652 sayılı KHK ile bakanlığı bir işletmeye dönüştürmüşlerdi. Dershane tasarısı gerekçesinde ise sanki bakanlık bir şirkete dönüştürülmemiş gibi, TTK’nın, “karar organı olarak öngörülmesi bakanlık organizasyonundan ziyade şirket organizasyonu yapısına uygundur” diyorlar. Sonra da, bir tek karar organı yerine, 8-9 karar organı üreterek, kendi deyişleriyle bakanlığın “bakanlık organizasyonundan ziyade şirket organizasyonu” olma durumunu pekiştiriyorlar!

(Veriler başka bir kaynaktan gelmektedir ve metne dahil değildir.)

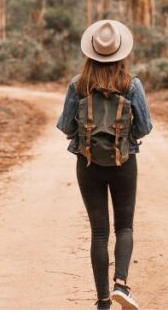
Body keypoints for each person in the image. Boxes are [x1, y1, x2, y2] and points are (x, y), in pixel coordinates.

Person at [57, 19, 153, 310]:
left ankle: (102, 303)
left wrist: (88, 136)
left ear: (91, 52)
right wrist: (124, 139)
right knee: (124, 227)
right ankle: (121, 285)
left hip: (88, 165)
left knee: (99, 232)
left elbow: (66, 127)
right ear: (121, 52)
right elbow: (145, 126)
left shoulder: (78, 84)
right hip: (124, 162)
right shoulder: (131, 84)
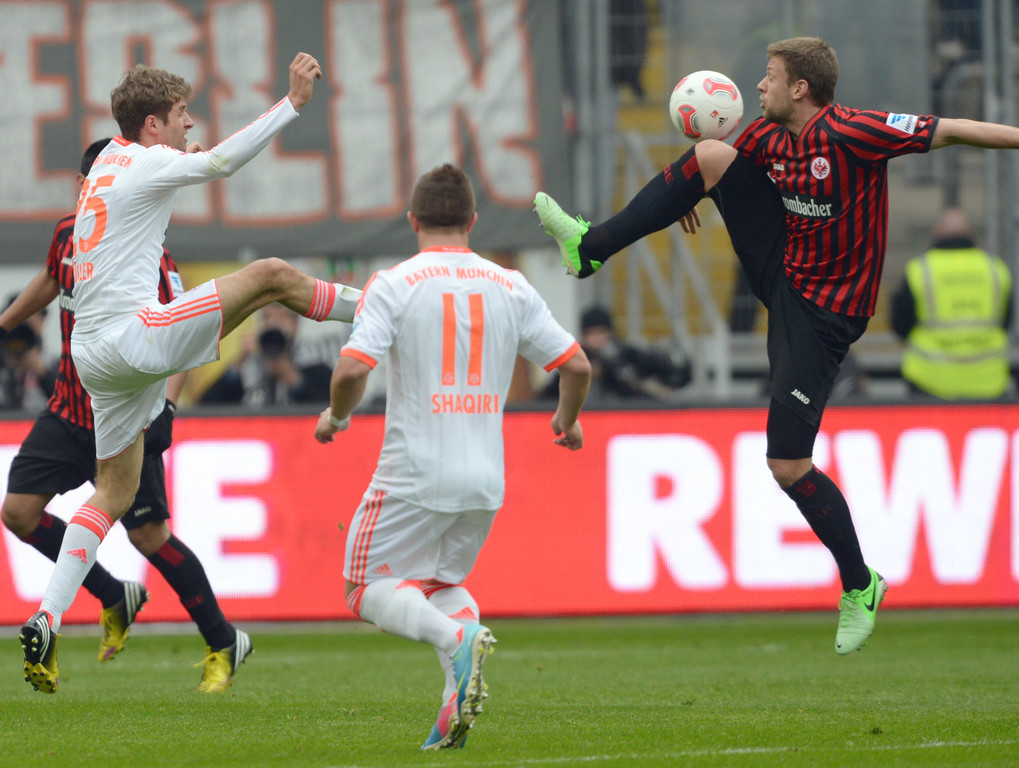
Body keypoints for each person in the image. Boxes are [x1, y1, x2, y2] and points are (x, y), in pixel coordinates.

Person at [533, 36, 1019, 655]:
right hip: (781, 270)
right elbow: (715, 171)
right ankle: (588, 247)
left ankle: (860, 583)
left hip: (824, 316)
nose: (758, 86)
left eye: (770, 76)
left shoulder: (855, 132)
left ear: (800, 88)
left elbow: (952, 130)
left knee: (788, 464)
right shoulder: (767, 136)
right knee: (709, 155)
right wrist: (686, 193)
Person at [18, 53, 363, 694]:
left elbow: (157, 179)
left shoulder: (107, 165)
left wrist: (181, 157)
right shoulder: (146, 163)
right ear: (152, 124)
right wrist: (291, 104)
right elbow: (222, 163)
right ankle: (383, 311)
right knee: (270, 276)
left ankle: (48, 617)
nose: (190, 123)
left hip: (92, 360)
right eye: (181, 114)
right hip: (136, 340)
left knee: (113, 494)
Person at [313, 164, 591, 750]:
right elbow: (576, 365)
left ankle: (456, 640)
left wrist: (335, 418)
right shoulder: (511, 285)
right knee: (440, 583)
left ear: (413, 220)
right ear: (472, 220)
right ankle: (452, 702)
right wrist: (566, 421)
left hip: (413, 473)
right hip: (485, 480)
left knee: (363, 587)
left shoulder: (395, 283)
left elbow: (351, 371)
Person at [1, 138, 253, 693]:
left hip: (128, 414)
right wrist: (5, 322)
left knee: (150, 537)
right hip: (69, 411)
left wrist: (169, 405)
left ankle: (224, 640)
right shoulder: (68, 235)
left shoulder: (152, 258)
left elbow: (186, 335)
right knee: (17, 513)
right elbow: (50, 278)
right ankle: (112, 593)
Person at [890, 207, 1013, 399]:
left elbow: (900, 325)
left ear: (938, 232)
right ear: (970, 233)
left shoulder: (920, 270)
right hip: (988, 382)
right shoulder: (996, 269)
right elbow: (1006, 322)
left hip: (929, 381)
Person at [542, 304, 690, 402]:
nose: (596, 339)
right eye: (591, 334)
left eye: (601, 333)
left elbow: (644, 382)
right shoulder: (576, 360)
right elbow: (548, 396)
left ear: (610, 333)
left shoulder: (626, 355)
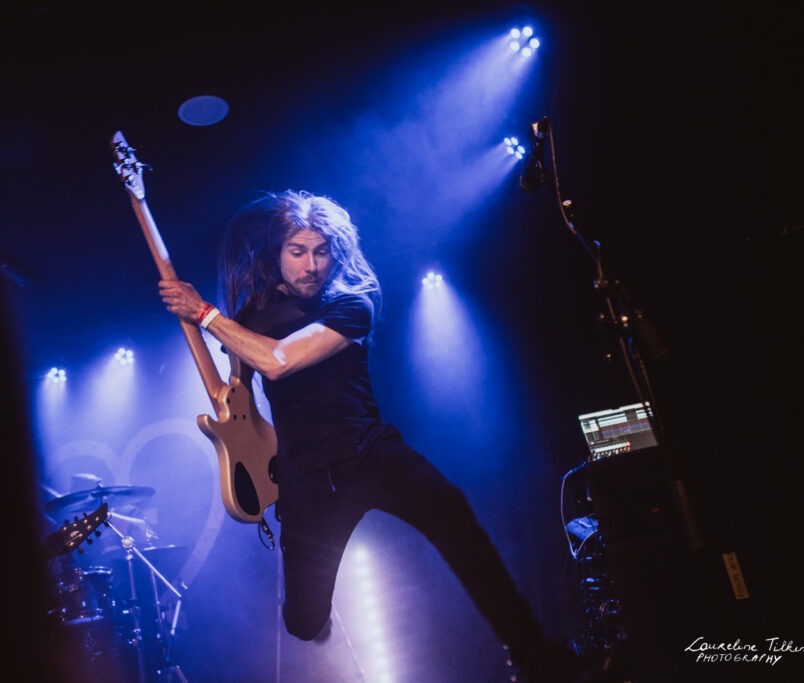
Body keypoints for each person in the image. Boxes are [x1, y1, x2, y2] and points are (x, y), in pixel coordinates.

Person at [158, 189, 590, 682]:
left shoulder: (351, 303)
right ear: (277, 253)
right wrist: (205, 336)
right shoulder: (253, 315)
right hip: (305, 479)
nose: (311, 265)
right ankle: (310, 608)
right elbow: (233, 397)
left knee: (451, 510)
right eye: (298, 252)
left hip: (369, 453)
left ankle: (535, 655)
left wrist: (205, 314)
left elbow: (278, 361)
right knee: (304, 622)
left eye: (321, 252)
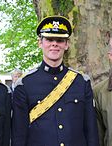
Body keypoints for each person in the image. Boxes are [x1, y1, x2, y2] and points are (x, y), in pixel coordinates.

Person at [12, 16, 99, 146]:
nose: (54, 44)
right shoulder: (24, 84)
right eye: (49, 39)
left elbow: (91, 130)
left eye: (59, 40)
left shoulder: (81, 82)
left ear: (67, 44)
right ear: (40, 43)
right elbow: (19, 134)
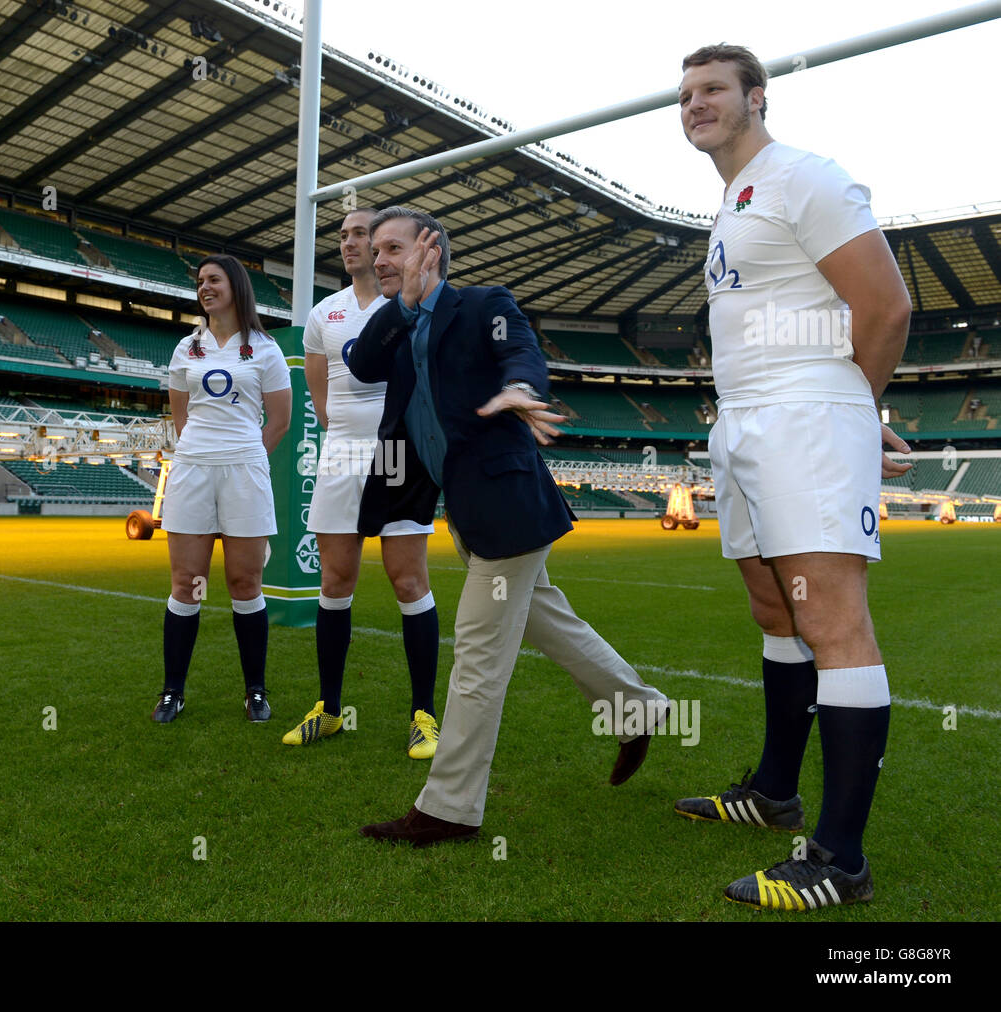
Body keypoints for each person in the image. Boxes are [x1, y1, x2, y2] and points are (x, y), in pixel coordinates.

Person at [675, 44, 912, 909]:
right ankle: (775, 792)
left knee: (833, 621)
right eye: (686, 94)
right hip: (743, 419)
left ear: (756, 97)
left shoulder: (804, 176)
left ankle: (840, 860)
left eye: (712, 90)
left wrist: (850, 415)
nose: (694, 104)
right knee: (774, 606)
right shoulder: (731, 200)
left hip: (804, 415)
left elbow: (885, 307)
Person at [350, 206, 669, 847]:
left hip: (511, 509)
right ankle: (641, 711)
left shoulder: (483, 305)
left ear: (430, 248)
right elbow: (360, 364)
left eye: (392, 247)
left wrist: (520, 385)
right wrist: (405, 306)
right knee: (551, 622)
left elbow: (517, 349)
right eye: (372, 248)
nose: (376, 258)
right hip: (466, 512)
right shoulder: (395, 321)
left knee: (477, 653)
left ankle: (449, 807)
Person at [283, 206, 441, 758]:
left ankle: (424, 716)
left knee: (407, 581)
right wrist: (346, 443)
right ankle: (329, 710)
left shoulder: (413, 303)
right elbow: (321, 400)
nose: (353, 245)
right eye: (346, 236)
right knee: (335, 581)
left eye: (364, 236)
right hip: (342, 453)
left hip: (398, 453)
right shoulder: (324, 314)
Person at [154, 254, 292, 723]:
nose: (204, 288)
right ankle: (173, 691)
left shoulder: (266, 349)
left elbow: (280, 421)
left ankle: (255, 691)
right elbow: (180, 416)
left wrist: (246, 457)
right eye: (200, 282)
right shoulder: (185, 348)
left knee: (244, 582)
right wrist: (202, 454)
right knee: (187, 585)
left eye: (213, 279)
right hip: (192, 469)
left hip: (245, 473)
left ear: (235, 285)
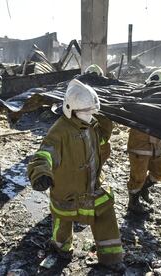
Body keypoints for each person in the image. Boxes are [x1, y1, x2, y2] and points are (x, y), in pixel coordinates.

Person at [27, 79, 125, 272]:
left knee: (106, 215)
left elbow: (102, 140)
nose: (90, 115)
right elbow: (45, 153)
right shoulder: (59, 131)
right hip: (67, 189)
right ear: (71, 109)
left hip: (94, 185)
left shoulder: (93, 124)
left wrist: (108, 119)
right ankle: (60, 247)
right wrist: (40, 172)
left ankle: (111, 257)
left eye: (92, 111)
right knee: (62, 222)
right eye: (86, 112)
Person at [126, 69, 161, 214]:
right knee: (137, 177)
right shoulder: (140, 97)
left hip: (156, 145)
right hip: (140, 145)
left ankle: (144, 189)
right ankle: (133, 202)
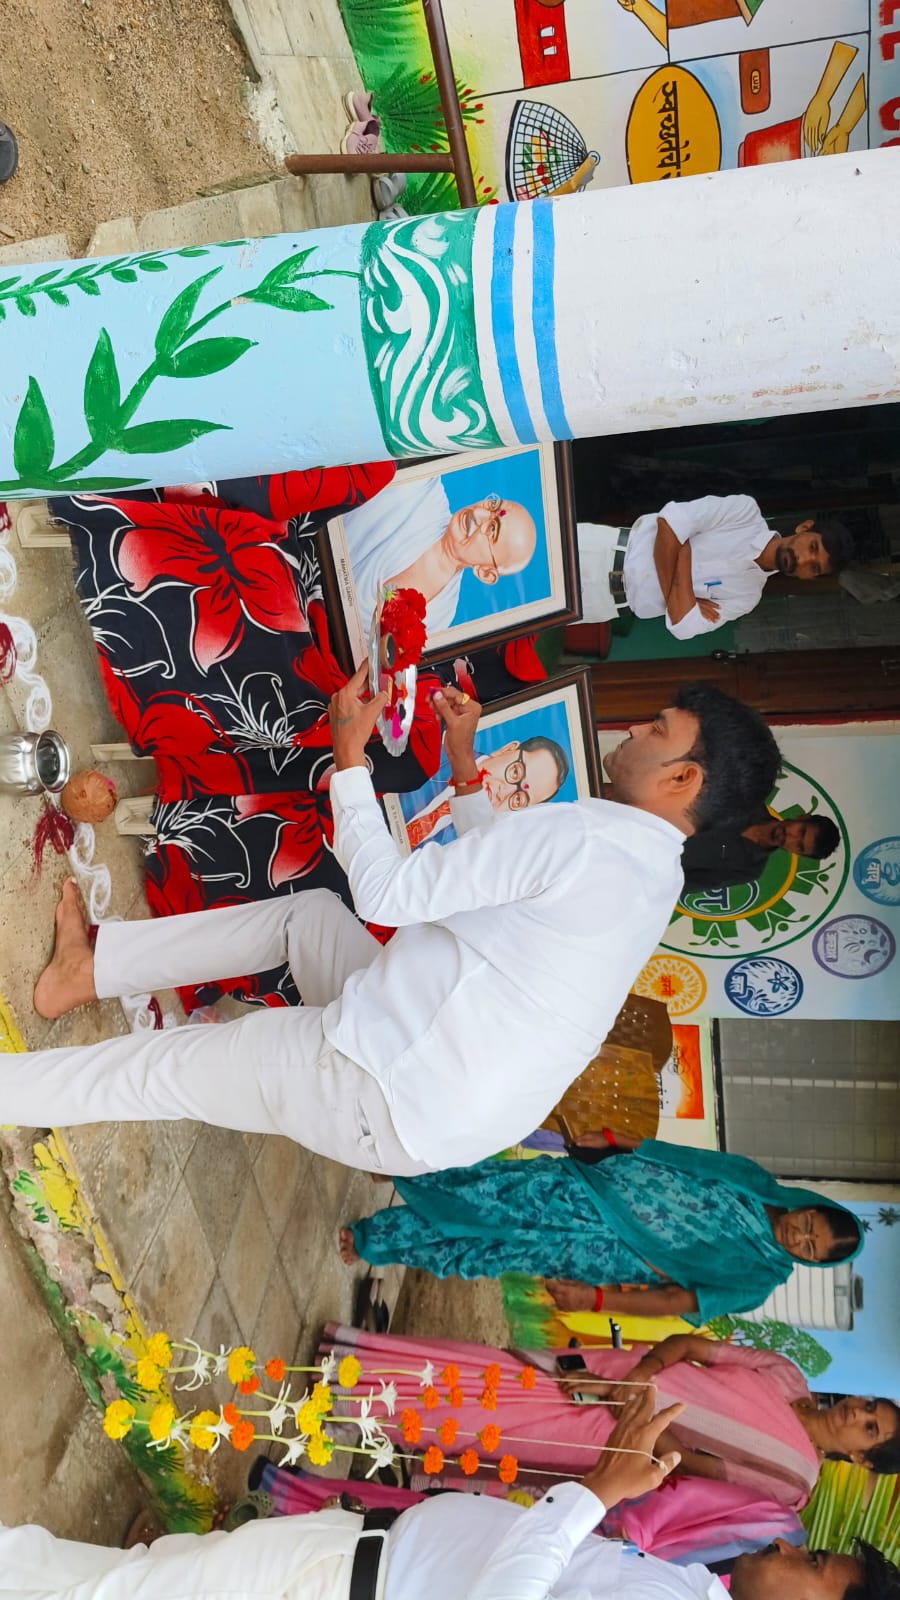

Tasarının bu 20. gerekçe maddesi, “Talim ve Terbiye Kurulu’nun bu yapıdan çıkarılması, Devlet yönetiminde sivilleşme ve demokratikleşme adımlarının da bir devamı olarak görülmektedir” ifadesiyle son buluyor. Bu ifadeyle “sivilleşme ve demokratikleşme” kavramlarını yozlaştırmakla kalmıyorlar, TTK yerine 8-9 karar oranı oluşturarak taslak gerekçelerinin ne kadar yapay gerekçeler olduğunu gösteriyorlar.

Bu tasarıyı ve gerekçelerini baştan sona okuyan ve birazcık olsun eğitimle ilgisi olan herhangi bir milletvekili, AKP’li bile olsa, bu taslağa “He!” diyebilir mi?